Macron delivered his speech at the former railway station in Pithiviers, 100 kilometres (60 miles) south of Paris, where 8,100 French Jews, including 4,400 children, were deported to Auschwitz.
Also attending the ceremony were some of the few survivors of those deported on the convoys sent to the Nazi camp.
"Eight decades ago, Vichy France betrayed these children by delivering thousands of them to their executioners," said Macron, referring to the French wartime regime that collaborated with the Nazi occupiers.
"It is the duty of France, to be true to itself, to recognize this and to concede nothing to this contemporary fight against anti-Semitism."
On July 16 and 17, French police rounded up 13,000 Jews in Paris and its suburbs on the orders of the Nazis.
The incident has become known as the Vel d'Hiv round-ups because many of those arrested, including the elderly and sick, were initially held at the Velodrome d'Hiver, a cycle racing track in Paris's 15th arrondissement.
From there, they were taken to camps at Pithiviers and other locations then onto the Nazi concentration camps. Only a few dozen ever returned.
- 'Dark hours' -
"We are not done with antisemitism, and we must make a lucid assessment of it," said Macron.
"This anti-Semitism is even more burning, rampant, than it was in 1995, in our country, in Europe, and in so many places in the world," he stressed.
Macron was referring back to the words of one of his predecessors Jacques Chirac, who in 1995 acknowledged France's responsibility for the Vel d'Hiv round ups.
"These dark hours stain our history forever," said Chirac in a landmark speech. "On that day, France accomplished the irreparable".
After Chirac, Francois Hollande went further during his presidency, speaking in a 2012 speech of a crime "committed in France, by France".
Then in 2017 Macron, newly elected as president, reaffirmed France's responsibility for the round-up in a speech marking its 75th anniversary and in the presence of then Israeli premier Benjamin Netanyahu.
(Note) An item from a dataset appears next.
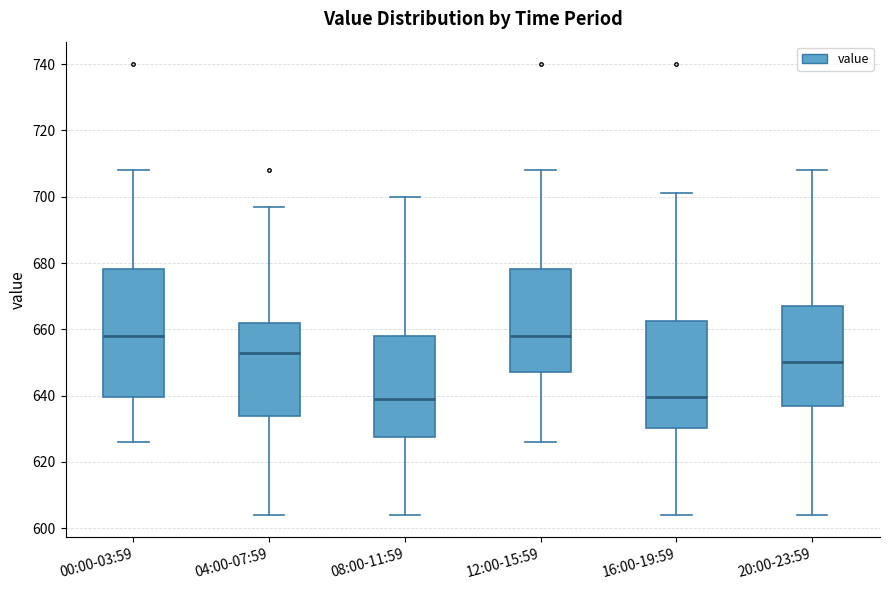

Where does the upper whisker of the box for 00:00-03:59 end on the y-axis? The values are not printed on the chart, so give them approximately, as read against the axis.

708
But Macron was himself criticised for saying in 2018 that France's Philippe Petain, who headed the Vichy regime, had been a "great soldier" during World War I, even if he had subsequently made "fatal choices".
- 'Persistent' anti-Semitism -
On Sunday Macron warned that in the modern world anti-semitism "can take on other faces, drape itself in other words, other caricatures".
"But the odious anti-Semitism is there, it prowls around, always alive, persistent, stubborn, coming back", he continued, citing "terrorist barbarity", "murders and crimes", resurgences on "social networks" and the desecration of graves.
It is found, the French leader added, in debates on television, "It plays on the complacency of certain political forces. It also thrives on a new form of historical revisionism, even negationism," he said.
He did not make any direct reference to far-right presidential candidate Eric Zemmour, who had argued that Petain had "saved" French Jews.
That claim is contested by most historians, who point to the wartime leader's well-documented anti-Semitism.
Pithiviers railway station, which has not served passengers since the end of the 1960s, has been converted into a memorial to the Holocaust which opened earlier this month.
"This station is the place where the French event becomes European genocide," said Jacques Fredj, the director of the Shoah Memorial, which commemorates the French deportations.
"It is a place of memory unique in France."